1 cup split yellow lentils, rinsed

1 teaspoon minced fresh ginger

1 1/2 teaspoons turmeric

1/2 medium onion (intact), peeled

Salt to taste

1 1/2 tablespoons fresh lime juice

2 tablespoons oil

1-2 cups finely chopped seasonal veg. (I used a few asparagus sprigs, a small broccoli stalk, and a yellow squash)

1 plump garlic clove, minced

1 teaspoon cumin seeds

1. Combine the lentils, ginger, turmeric and onion half (don’t chop it) with 1 quart water and salt to taste (about 1 to 1 1/2 teaspoons) and bring to a gentle boil. Stir only once to make sure there are no lentils sticking to the bottom of the pot. Reduce the heat to medium – the lentils should simmer briskly – and cook uncovered until the lentils are tender, 30 to 40 minutes.

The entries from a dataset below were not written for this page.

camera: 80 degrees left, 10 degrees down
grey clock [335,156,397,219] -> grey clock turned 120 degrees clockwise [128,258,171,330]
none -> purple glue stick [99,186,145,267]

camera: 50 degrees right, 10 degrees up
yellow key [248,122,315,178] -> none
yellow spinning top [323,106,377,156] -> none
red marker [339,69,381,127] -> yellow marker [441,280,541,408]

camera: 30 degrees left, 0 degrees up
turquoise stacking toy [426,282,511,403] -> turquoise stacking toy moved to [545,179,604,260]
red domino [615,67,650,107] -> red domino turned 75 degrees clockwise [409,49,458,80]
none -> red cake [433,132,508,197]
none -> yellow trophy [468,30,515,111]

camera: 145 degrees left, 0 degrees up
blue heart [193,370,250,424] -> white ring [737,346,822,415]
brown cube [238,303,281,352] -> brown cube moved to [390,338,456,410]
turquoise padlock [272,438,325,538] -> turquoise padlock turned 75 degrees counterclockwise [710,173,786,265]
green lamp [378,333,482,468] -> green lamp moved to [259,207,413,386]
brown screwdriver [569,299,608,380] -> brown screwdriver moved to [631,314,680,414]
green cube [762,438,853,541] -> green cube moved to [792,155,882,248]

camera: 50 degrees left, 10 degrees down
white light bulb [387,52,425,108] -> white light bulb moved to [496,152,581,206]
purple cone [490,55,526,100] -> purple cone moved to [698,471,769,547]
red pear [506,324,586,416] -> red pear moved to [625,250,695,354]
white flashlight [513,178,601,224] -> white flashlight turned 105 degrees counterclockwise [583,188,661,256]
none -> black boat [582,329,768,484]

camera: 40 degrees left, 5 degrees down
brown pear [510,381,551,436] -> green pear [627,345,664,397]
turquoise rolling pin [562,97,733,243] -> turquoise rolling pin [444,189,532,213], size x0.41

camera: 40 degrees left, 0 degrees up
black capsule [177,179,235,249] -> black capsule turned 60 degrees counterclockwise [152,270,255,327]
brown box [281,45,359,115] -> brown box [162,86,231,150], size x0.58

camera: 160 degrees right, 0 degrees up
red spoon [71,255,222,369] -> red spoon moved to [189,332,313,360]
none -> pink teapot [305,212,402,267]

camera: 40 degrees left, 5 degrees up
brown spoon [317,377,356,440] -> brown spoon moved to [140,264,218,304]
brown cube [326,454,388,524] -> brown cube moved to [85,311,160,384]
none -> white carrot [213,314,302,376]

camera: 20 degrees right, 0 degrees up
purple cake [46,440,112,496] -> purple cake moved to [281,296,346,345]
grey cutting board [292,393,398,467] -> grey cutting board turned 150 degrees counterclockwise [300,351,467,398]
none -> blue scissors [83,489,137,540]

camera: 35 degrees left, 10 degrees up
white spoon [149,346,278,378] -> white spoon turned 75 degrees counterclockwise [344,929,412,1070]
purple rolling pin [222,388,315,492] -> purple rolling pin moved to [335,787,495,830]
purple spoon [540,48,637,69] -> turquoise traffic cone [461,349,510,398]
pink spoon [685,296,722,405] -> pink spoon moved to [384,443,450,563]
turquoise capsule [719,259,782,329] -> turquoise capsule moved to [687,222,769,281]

2. Stir in the lime juice. Stir together and simmer for another minute. Turn off the heat and using an immersion blender, an Indian mathani (a wooden tool used for mashing dal) or a wooden Mexican hot chocolate mixer, partially pureé the dal. It should be thick but not like a pureed soup.

3. Meanwhile, heat the oil over medium-high heat in a pan. Add the cumin seeds and allow to sizzle, stirring, for 10 seconds. Add the garlic and cook until lightly colored, about 15 seconds. Add the vegetables and cook until slightly softened, about 4-5 minutes. Remove from the heat and pour over the lentils.

Serve over your favorite grain. I used short grain brown rice.